## Exercise brief
Retype the data below without altering anything.

## Excerpted data
= Beginning of Section =

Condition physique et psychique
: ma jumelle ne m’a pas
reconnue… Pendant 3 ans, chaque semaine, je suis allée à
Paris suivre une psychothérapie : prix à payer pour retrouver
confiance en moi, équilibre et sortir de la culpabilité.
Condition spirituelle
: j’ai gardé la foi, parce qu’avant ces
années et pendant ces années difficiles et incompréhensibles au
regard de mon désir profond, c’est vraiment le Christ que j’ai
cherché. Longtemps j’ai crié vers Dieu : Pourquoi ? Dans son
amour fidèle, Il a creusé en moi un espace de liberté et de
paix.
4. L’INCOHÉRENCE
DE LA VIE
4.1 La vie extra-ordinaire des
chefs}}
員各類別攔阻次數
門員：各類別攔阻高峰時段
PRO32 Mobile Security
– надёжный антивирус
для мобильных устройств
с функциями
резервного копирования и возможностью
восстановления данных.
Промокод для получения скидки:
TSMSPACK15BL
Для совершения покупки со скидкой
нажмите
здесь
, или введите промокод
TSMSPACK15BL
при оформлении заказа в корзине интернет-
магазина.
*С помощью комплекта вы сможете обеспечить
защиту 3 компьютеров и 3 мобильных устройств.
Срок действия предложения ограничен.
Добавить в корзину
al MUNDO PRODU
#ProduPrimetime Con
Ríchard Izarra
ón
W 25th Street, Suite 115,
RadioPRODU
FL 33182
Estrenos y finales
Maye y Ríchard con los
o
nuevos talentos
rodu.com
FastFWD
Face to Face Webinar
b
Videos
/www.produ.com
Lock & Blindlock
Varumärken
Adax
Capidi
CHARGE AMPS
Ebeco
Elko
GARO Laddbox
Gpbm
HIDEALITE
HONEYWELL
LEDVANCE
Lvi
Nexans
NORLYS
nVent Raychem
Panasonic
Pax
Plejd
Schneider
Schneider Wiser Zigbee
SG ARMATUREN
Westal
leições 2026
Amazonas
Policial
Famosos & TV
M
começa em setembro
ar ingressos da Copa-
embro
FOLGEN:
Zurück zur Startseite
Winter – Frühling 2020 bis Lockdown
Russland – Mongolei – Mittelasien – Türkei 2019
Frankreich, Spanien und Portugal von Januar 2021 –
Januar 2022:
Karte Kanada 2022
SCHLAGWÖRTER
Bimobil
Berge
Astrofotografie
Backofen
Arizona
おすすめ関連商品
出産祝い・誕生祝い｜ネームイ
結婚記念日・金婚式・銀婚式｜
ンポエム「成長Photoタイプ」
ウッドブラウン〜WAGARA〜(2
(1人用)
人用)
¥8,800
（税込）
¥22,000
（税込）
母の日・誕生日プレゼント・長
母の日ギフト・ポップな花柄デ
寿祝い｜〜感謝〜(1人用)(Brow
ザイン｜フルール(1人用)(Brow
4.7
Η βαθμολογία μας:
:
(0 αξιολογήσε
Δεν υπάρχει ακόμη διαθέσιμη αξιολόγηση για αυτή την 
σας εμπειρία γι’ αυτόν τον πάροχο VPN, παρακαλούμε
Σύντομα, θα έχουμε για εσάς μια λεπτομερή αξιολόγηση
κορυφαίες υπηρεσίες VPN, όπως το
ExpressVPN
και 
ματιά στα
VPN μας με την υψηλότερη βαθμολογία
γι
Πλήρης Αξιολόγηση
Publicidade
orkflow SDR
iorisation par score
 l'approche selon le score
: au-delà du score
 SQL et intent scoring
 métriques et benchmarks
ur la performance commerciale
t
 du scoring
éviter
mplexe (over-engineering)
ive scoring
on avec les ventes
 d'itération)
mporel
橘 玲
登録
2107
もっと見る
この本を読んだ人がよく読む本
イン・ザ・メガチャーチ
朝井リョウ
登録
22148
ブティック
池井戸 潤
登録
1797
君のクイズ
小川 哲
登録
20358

= End of Section =

## Response area
Condition physique et psychique
: ma jumelle ne m’a pas
reconnue… Pendant 3 ans, chaque semaine, je suis allée à
Paris suivre une psychothérapie : prix à payer pour retrouver
confiance en moi, équilibre et sortir de la culpabilité.
Condition spirituelle
: j’ai gardé la foi, parce qu’avant ces
années et pendant ces années difficiles et incompréhensibles au
regard de mon désir profond, c’est vraiment le Christ que j’ai
cherché. Longtemps j’ai crié vers Dieu : Pourquoi ? Dans son
amour fidèle, Il a creusé en moi un espace de liberté et de
paix.
4. L’INCOHÉRENCE
DE LA VIE
4.1 La vie extra-ordinaire des
chefs}}
員各類別攔阻次數
門員：各類別攔阻高峰時段
PRO32 Mobile Security
– надёжный антивирус
для мобильных устройств
с функциями
резервного копирования и возможностью
восстановления данных.
Промокод для получения скидки:
TSMSPACK15BL
Для совершения покупки со скидкой
нажмите
здесь
, или введите промокод
TSMSPACK15BL
при оформлении заказа в корзине интернет-
магазина.
*С помощью комплекта вы сможете обеспечить
защиту 3 компьютеров и 3 мобильных устройств.
Срок действия предложения ограничен.
Добавить в корзину
al MUNDO PRODU
#ProduPrimetime Con
Ríchard Izarra
ón
W 25th Street, Suite 115,
RadioPRODU
FL 33182
Estrenos y finales
Maye y Ríchard con los
o
nuevos talentos
rodu.com
FastFWD
Face to Face Webinar
b
Videos
/www.produ.com
Lock & Blindlock
Varumärken
Adax
Capidi
CHARGE AMPS
Ebeco
Elko
GARO Laddbox
Gpbm
HIDEALITE
HONEYWELL
LEDVANCE
Lvi
Nexans
NORLYS
nVent Raychem
Panasonic
Pax
Plejd
Schneider
Schneider Wiser Zigbee
SG ARMATUREN
Westal
leições 2026
Amazonas
Policial
Famosos & TV
M
começa em setembro
ar ingressos da Copa-
embro
FOLGEN:
Zurück zur Startseite
Winter – Frühling 2020 bis Lockdown
Russland – Mongolei – Mittelasien – Türkei 2019
Frankreich, Spanien und Portugal von Januar 2021 –
Januar 2022:
Karte Kanada 2022
SCHLAGWÖRTER
Bimobil
Berge
Astrofotografie
Backofen
Arizona
おすすめ関連商品
出産祝い・誕生祝い｜ネームイ
結婚記念日・金婚式・銀婚式｜
ンポエム「成長Photoタイプ」
ウッドブラウン〜WAGARA〜(2
(1人用)
人用)
¥8,800
（税込）
¥22,000
（税込）
母の日・誕生日プレゼント・長
母の日ギフト・ポップな花柄デ
寿祝い｜〜感謝〜(1人用)(Brow
ザイン｜フルール(1人用)(Brow
4.7
Η βαθμολογία μας:
:
(0 αξιολογήσε
Δεν υπάρχει ακόμη διαθέσιμη αξιολόγηση για αυτή την 
σας εμπειρία γι’ αυτόν τον πάροχο VPN, παρακαλούμε
Σύντομα, θα έχουμε για εσάς μια λεπτομερή αξιολόγηση
κορυφαίες υπηρεσίες VPN, όπως το
ExpressVPN
και 
ματιά στα
VPN μας με την υψηλότερη βαθμολογία
γι
Πλήρης Αξιολόγηση
Publicidade
orkflow SDR
iorisation par score
 l'approche selon le score
: au-delà du score
 SQL et intent scoring
 métriques et benchmarks
ur la performance commerciale
t
 du scoring
éviter
mplexe (over-engineering)
ive scoring
on avec les ventes
 d'itération)
mporel
橘 玲
登録
2107
もっと見る
この本を読んだ人がよく読む本
イン・ザ・メガチャーチ
朝井リョウ
登録
22148
ブティック
池井戸 潤
登録
1797
君のクイズ
小川 哲
登録
20358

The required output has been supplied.